A Russian Red Cross truck carrying humanitarian aid entered Nagorno-Karabakh from the Azerbaijani city of Aghdam on September 12.
It was the first delivery of supplies to the territory in nearly three months, since Azerbaijan shut down all traffic on the Lachin corridor, the only road connecting the Armenian-populated region to the Republic of Armenia.
It was also the first use in some three decades of the road connecting Aghdam with Karabakh’s de facto capital Stepanakert.
Baku had been pushing since July for Nagorno-Karabakh to be supplied from the Azerbaijani side. That proposal was welcomed by the EU, which brokers Armenian-Azerbaijani peace talks, but strongly opposed by Karabakh Armenians, who saw it as a legitimization of Azerbaijani rule.
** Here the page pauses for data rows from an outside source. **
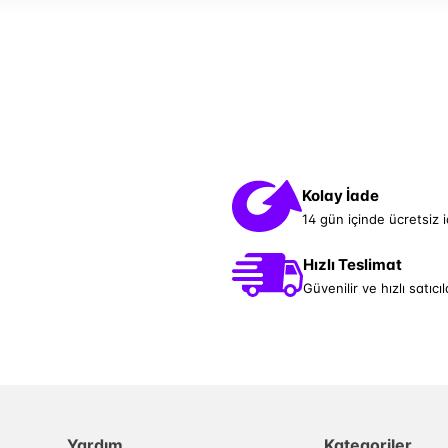
Kolay İade
14 gün içinde ücretsiz 
Hızlı Teslimat
Güvenilir ve hızlı satıcıl
Yardım
Kategoriler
But on September 9, the authorities in Stepanakert announced that they’d agreed to receive Russian aid through the Aghdam road “in exchange for Azerbaijan restoring the import of humanitarian goods from Armenia via the Lachin road through the Russian peacekeepers and the International Committee of the Red Cross (ICRC).” (The Russian Red Cross is not part of the ICRC.)
The following day the delivery was stalled, as the Russian truck, accompanied by an Azerbaijani Red Crescent vehicle, was stopped in the Azerbaijani town of Barda, about 50 kilometers from Aghdam. It finally entered the region two days later. The aid reportedly included food, blankets, and hygiene and childcare products.
But now that it has gone through, Azerbaijan is still not opening the Lachin road.
Dozens of aid-laden trucks sent by Armenia and France continue to wait on the Armenian side of the border, across from the Lachin checkpoint that Azerbaijan set up in April.
Statements by Hikmet Hajiyev, the Azerbaijani president’s top foreign policy advisor, indicate that Baku does not consider the one-off aid delivery to constitute the opening of the Aghdam road and thus does not consider its conditions to have been met.
“We continue to engage with @ICRC to ensure the soonest and simultaneous opening of Agdam-Khankandi and Lachin-Khankandi roads for ICRC convoyed trucks as agreed in the telephone conversation between @presidentaz and @SecBlinken on September 1st.
“12 calendar days have passed since then, but illegal regime subordinated to Armenia refuses to allow this passage and opening of roads. We urge our international partners to redouble their efforts and exert pressure on Armenia and its proxy/subordinated illegal regime to end this destructive policy,” he posted in English on X on September 13. (Khankandi is the Azerbaijani name for Stepanakert.)
And on September 10, while the Russian aid truck was held up in Barda, Hajiyev wrote that the aid truck’s delivery was “a separate deal and shouldn’t be confused with the suggestion on simultaneous opening of Agdam-Khankandi and Lachin-Khankandi roads for ICRC delivery.”
Artak Beglaryan, a former senior Karabakh official, in response, accused Azerbaijan of “repeatedly attempting to raise its negotiation threshold and delay the process, while maintaining pressure on the Artsakh [Nagorno-Karabakh] side and continuing the genocide.”
(The Karabakh authorities characterize Azerbaijan’s now 9-month-old blockade and resulting food and supply shortages as an act of genocide. This assessment was shared by Luis Moreno Ocampo, a founding prosecutor of the International Criminal Court, who reported that the blockage of the Lachin corridor amounts to genocide by starvation.)
New de facto president in Nagorno-Karabakh
The decision to accept the aid delivery via Azerbaijan was made just hours after Nagorno-Karabakh got a new de facto president.
Samvel Shahramanyan, the interim president and a former Security Council secretary, was chosen by the parliament on 9 September to replace Arayik Harutyunan, who resigned eight days earlier.
Like previous elections in Nagorno-Karabakh (which have generally been decided by popular vote rather than MPs), this one was denounced as illegitimate by Turkey, Ukraine, Georgia, Pakistan, Britain, Moldova, Romania, Uzbekistan, and the EU.
The EU did note, however, “that it is important for the Karabakh Armenians to consolidate around de facto leadership that is able and willing to engage in result-oriented discussions with Baku.”